Context effectively provifes an IO port, and so all the loop needs to do is to simulate the tape head, and provide a single token of state.

You can not be convinced Turing complete is relevant all you want - we don't know of any more expansive category of computable functions, and so given that an LLM in the setup described is Turing complete no matter that they aren't typically deployed that way is irrelevant.

They trivially can be, and that is enough to make the shallow dismissal of pointing out they're "just" predicting the next token meaningless.

roywiggins 5 hours ago | parent | prev | next [-]

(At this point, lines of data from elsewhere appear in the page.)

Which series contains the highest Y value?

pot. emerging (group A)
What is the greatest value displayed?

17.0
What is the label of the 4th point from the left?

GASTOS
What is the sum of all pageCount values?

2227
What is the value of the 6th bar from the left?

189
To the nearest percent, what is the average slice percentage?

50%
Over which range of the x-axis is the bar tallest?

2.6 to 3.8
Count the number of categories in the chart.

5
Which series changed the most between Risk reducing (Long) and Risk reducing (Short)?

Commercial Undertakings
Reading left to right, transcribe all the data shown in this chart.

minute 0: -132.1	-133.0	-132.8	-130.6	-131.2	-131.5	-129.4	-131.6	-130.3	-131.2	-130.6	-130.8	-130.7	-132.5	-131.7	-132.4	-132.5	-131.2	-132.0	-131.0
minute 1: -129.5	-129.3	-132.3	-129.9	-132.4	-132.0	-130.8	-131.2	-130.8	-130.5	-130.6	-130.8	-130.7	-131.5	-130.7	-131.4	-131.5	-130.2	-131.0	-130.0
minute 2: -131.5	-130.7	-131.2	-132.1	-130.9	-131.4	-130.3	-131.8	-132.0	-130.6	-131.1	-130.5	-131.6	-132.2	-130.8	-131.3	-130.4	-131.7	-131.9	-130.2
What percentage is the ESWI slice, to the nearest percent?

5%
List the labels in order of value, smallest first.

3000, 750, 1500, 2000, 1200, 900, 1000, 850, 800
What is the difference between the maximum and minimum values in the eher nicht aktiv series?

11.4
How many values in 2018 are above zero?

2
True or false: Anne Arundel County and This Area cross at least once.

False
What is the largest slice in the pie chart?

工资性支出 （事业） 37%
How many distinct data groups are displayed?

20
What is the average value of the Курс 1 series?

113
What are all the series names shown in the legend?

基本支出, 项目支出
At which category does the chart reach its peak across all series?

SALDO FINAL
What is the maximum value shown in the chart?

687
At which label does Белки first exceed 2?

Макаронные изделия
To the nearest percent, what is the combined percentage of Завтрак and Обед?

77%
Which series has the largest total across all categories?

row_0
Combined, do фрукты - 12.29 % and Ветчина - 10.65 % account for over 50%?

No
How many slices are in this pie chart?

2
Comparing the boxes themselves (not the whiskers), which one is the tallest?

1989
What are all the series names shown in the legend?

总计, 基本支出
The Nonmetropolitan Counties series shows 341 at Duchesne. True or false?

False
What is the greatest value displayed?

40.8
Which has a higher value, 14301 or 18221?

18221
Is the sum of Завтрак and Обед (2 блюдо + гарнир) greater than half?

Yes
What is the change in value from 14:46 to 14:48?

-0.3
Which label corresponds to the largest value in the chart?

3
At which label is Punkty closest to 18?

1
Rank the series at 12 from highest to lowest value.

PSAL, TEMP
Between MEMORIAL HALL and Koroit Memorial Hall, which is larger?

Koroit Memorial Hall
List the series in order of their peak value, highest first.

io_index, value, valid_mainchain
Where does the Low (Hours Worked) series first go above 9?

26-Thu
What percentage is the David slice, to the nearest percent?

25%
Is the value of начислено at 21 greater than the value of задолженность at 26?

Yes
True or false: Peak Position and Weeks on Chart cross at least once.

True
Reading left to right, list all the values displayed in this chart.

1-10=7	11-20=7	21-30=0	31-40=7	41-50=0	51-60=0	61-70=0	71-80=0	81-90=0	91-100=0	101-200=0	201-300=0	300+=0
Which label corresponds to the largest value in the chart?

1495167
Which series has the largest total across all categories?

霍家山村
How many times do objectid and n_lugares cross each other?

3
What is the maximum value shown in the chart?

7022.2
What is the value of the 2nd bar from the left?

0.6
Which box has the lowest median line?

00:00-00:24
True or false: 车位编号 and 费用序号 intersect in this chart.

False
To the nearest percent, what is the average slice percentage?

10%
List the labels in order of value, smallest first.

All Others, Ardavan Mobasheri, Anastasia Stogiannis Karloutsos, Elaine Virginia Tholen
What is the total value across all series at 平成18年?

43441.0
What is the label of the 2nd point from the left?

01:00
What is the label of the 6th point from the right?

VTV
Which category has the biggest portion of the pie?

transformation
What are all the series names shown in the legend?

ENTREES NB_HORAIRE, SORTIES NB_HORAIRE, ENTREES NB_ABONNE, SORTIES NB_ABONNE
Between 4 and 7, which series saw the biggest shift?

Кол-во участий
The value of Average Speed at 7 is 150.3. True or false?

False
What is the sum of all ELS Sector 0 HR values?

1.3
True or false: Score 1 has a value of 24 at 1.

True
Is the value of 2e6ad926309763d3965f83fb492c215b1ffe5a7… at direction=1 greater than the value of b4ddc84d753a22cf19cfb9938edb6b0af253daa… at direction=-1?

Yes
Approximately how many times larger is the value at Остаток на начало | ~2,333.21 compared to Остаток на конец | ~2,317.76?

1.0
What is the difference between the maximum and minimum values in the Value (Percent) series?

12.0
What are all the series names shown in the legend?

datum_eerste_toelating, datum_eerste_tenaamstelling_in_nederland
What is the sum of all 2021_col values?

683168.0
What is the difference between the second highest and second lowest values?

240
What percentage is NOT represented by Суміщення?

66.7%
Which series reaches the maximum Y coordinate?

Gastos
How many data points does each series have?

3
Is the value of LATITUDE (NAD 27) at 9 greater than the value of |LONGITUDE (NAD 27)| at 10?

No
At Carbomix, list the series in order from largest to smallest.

Turing Machines don't need access to the entire tape all at once, it's sufficient for it to see one cell at a time. You could certainly equip an LLM with a "read cell", "write cell", and "move left/right" tool and now you have a Turing machine. It doesn't need to keep any of its previous writes or reads in context. A sliding context window is more than capacious enough for this.

gpm 3 hours ago | parent [-]

You're right of course, but at the point where you're saying "well we can make a turing machine with the LLM as the transition function by defining some tool calls for the LLM to interact with the tape" it feels like a stretch to call the LLM itself turing complete.

Also people definitely talk about them as "thinking" in contexts where they haven't put a harness capable of this around them. And in the common contexts where people do put harness theoretically capable of this around the LLM (e.g. giving the LLM access to bash), the LLM basically never uses that theoretical capability as the extra memory it would need to actually emulate a turing machine.

And meanwhile I can use external memory myself in a similar way (e.g. writing things down), but I think I'm perfectly capable of thinking without doing so.

So I persist in my stance that turing complete is not the relevant property, and isn't really there.

roywiggins an hour ago | parent [-]

Yeah, humans and LLMs and a TM transition function are all Turing complete in the same way, but it's also basically a useless fact. You could possibly train a sufficiently motivated rat to compute a TM transition function.

empath75 3 hours ago | parent | prev [-]

No physically realizable machine is technically turing complete.

But it is trivially possible to give systems-including-LLMs external storage that is accessible on demand.